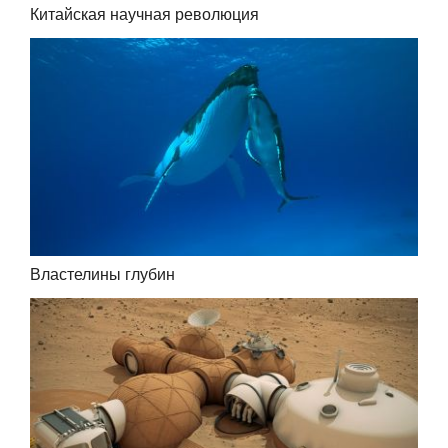
Китайская научная революция
Властелины глубин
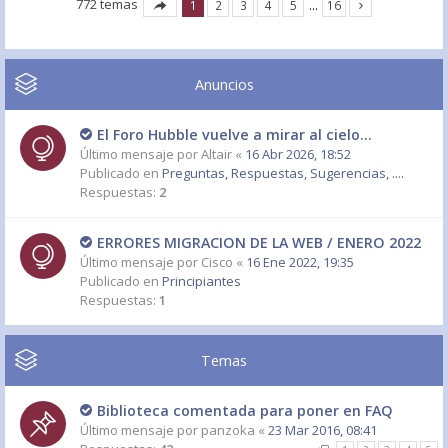
772 temas
1
2
3
4
5
…
16
Anuncios
El Foro Hubble vuelve a mirar al cielo...
Último mensaje por
Altair
«
16 Abr 2026, 18:52
Publicado en
Preguntas, Respuestas, Sugerencias, ....
Respuestas:
2
ERRORES MIGRACION DE LA WEB / ENERO 2022
Último mensaje por
Cisco
«
16 Ene 2022, 19:35
Publicado en
Principiantes
Respuestas:
1
Temas
Biblioteca comentada para poner en FAQ
Último mensaje por
panzoka
«
23 Mar 2016, 08:41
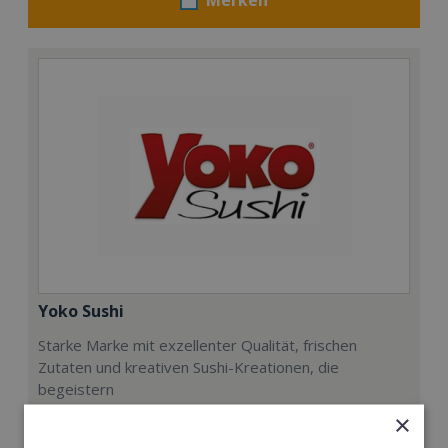
Yoko Sushi
Starke Marke mit exzellenter Qualität, frischen
Zutaten und kreativen Sushi-Kreationen, die
begeistern
×
Min. Eigenkapital:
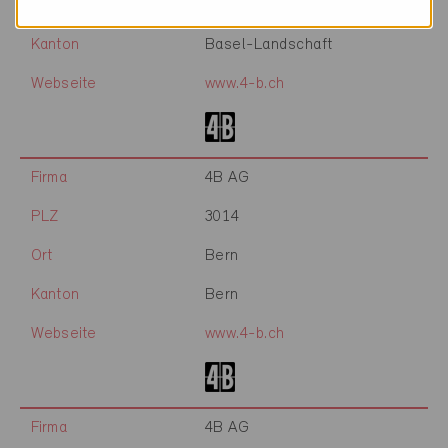
Ort
Pratteln
Kanton
Basel-Landschaft
Webseite
www.4-b.ch
Firma
4B AG
PLZ
3014
Ort
Bern
Kanton
Bern
Webseite
www.4-b.ch
Firma
4B AG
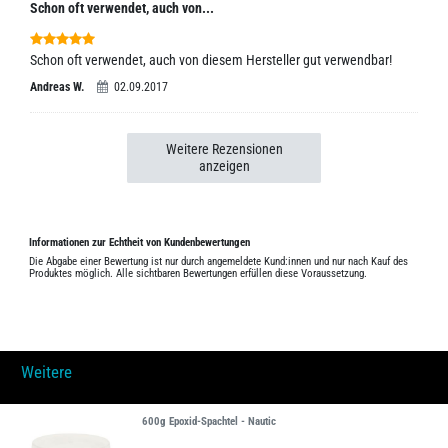
Schon oft verwendet, auch von...
Schon oft verwendet, auch von diesem Hersteller gut verwendbar!
Andreas W.
02.09.2017
Weitere Rezensionen
anzeigen
Informationen zur Echtheit von Kundenbewertungen
Die Abgabe einer Bewertung ist nur durch angemeldete Kund:innen und nur nach Kauf des
Produktes möglich. Alle sichtbaren Bewertungen erfüllen diese Voraussetzung.
Weitere
600g Epoxid-Spachtel - Nautic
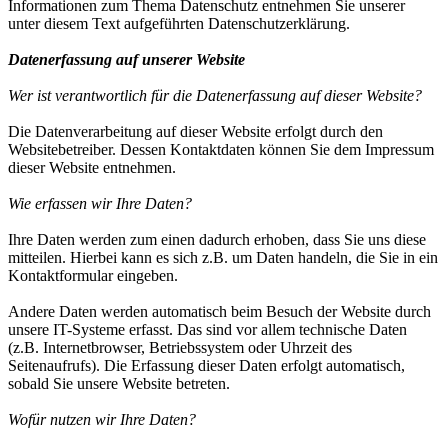
Informationen zum Thema Datenschutz entnehmen Sie unserer
unter diesem Text aufgeführten Datenschutzerklärung.
Datenerfassung auf unserer Website
Wer ist verantwortlich für die Datenerfassung auf dieser Website?
Die Datenverarbeitung auf dieser Website erfolgt durch den
Websitebetreiber. Dessen Kontaktdaten können Sie dem Impressum
dieser Website entnehmen.
Wie erfassen wir Ihre Daten?
Ihre Daten werden zum einen dadurch erhoben, dass Sie uns diese
mitteilen. Hierbei kann es sich z.B. um Daten handeln, die Sie in ein
Kontaktformular eingeben.
Andere Daten werden automatisch beim Besuch der Website durch
unsere IT-Systeme erfasst. Das sind vor allem technische Daten
(z.B. Internetbrowser, Betriebssystem oder Uhrzeit des
Seitenaufrufs). Die Erfassung dieser Daten erfolgt automatisch,
sobald Sie unsere Website betreten.
Wofür nutzen wir Ihre Daten?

- **Work to complete**
Word for word, give again the lines from the line holding "Informationen zur Echtheit" through the last line of the material, both included; pictures are not part of the copy.

- **Exercise response**
Informationen zur Echtheit von Kundenbewertungen
Die Abgabe einer Bewertung ist nur durch angemeldete Kund:innen und nur nach Kauf des
Produktes möglich. Alle sichtbaren Bewertungen erfüllen diese Voraussetzung.
Weitere
600g Epoxid-Spachtel - Nautic
Informationen zum Thema Datenschutz entnehmen Sie unserer
unter diesem Text aufgeführten Datenschutzerklärung.
Datenerfassung auf unserer Website
Wer ist verantwortlich für die Datenerfassung auf dieser Website?
Die Datenverarbeitung auf dieser Website erfolgt durch den
Websitebetreiber. Dessen Kontaktdaten können Sie dem Impressum
dieser Website entnehmen.
Wie erfassen wir Ihre Daten?
Ihre Daten werden zum einen dadurch erhoben, dass Sie uns diese
mitteilen. Hierbei kann es sich z.B. um Daten handeln, die Sie in ein
Kontaktformular eingeben.
Andere Daten werden automatisch beim Besuch der Website durch
unsere IT-Systeme erfasst. Das sind vor allem technische Daten
(z.B. Internetbrowser, Betriebssystem oder Uhrzeit des
Seitenaufrufs). Die Erfassung dieser Daten erfolgt automatisch,
sobald Sie unsere Website betreten.
Wofür nutzen wir Ihre Daten?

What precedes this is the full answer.